Escribo estas palabras cada día desde hace varias semanas, “Pequeño jazmín”.
Este periodo ocioso cede su tiempo al abandono de todo plan previo, y asido a él, mi diario dibujado se detiene en la floresta de lo cotidiano. Utilizo un viejo cuadernito de ensayos con tinta china. Y me detengo en el jazmín que perfuma el único espacio verde de la vivienda.
Un balcón que se quiere puede ser un pequeño jardín urbano, una impostura en una sociedad de asfalto que podría pensar que verde es política o la moda de llamar ecológico a lo que es natural.

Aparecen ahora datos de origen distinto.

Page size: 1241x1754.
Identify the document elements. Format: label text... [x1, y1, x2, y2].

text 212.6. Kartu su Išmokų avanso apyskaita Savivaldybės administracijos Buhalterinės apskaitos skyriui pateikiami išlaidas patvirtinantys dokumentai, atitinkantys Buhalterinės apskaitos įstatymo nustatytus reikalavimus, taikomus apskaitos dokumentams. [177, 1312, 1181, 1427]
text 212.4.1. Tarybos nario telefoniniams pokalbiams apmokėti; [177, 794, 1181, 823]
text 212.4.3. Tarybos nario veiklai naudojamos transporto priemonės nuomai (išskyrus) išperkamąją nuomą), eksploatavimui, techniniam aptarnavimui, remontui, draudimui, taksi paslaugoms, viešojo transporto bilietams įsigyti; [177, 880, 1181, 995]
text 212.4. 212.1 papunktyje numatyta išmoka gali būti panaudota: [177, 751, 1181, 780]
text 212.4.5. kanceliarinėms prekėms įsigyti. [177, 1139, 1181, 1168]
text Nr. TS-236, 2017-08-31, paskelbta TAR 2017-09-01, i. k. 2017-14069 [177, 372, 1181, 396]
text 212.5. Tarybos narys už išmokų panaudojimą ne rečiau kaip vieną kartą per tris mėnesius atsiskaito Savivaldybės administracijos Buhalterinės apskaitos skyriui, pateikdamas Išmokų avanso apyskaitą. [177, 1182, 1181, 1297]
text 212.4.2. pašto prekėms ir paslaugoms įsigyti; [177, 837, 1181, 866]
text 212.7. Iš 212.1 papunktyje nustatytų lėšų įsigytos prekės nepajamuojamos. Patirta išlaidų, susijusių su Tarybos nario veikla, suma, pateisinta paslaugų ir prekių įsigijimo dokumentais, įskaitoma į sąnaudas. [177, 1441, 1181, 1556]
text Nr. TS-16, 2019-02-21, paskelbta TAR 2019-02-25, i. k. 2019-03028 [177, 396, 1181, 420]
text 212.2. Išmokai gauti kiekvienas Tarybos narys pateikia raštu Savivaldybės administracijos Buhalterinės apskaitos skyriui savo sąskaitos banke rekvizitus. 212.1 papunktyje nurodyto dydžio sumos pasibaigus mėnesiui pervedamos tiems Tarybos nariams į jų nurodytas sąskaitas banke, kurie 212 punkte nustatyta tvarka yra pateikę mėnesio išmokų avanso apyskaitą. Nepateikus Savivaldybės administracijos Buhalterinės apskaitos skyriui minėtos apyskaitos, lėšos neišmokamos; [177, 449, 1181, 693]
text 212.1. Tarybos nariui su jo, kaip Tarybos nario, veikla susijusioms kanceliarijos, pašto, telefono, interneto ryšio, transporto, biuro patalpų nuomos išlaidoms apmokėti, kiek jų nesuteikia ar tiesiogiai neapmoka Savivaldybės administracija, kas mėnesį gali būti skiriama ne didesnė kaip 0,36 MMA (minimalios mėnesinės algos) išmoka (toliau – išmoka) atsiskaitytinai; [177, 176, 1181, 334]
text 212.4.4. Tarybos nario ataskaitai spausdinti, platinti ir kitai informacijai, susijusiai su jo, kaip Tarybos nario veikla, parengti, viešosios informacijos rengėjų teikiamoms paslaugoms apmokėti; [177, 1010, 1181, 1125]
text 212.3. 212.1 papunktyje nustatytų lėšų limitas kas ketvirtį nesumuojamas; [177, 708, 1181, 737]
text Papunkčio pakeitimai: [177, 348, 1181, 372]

Verde eran el patio de aquella casa que aprendí a cuidar siendo niña, las ventanas cargadas de geranios, y el interior de aspidistra, de cinta y de helecho que mi madre plantaba y regaba.
Contemplo ahora este pequeño jazmín que cuido para mi hijo mientras me sorprenden diminutos insectos que parecen abejas, y que llegan hasta lo alto para libar las flores de la hierbabuena.
Emocionada comparto aquello que vivió en su crianza y que nace como brote nuevo para rodearse de frondosidad. Aquellas cintas que recibí de su abuela y que permanecen eternas y el olor a jazmín de la memoria.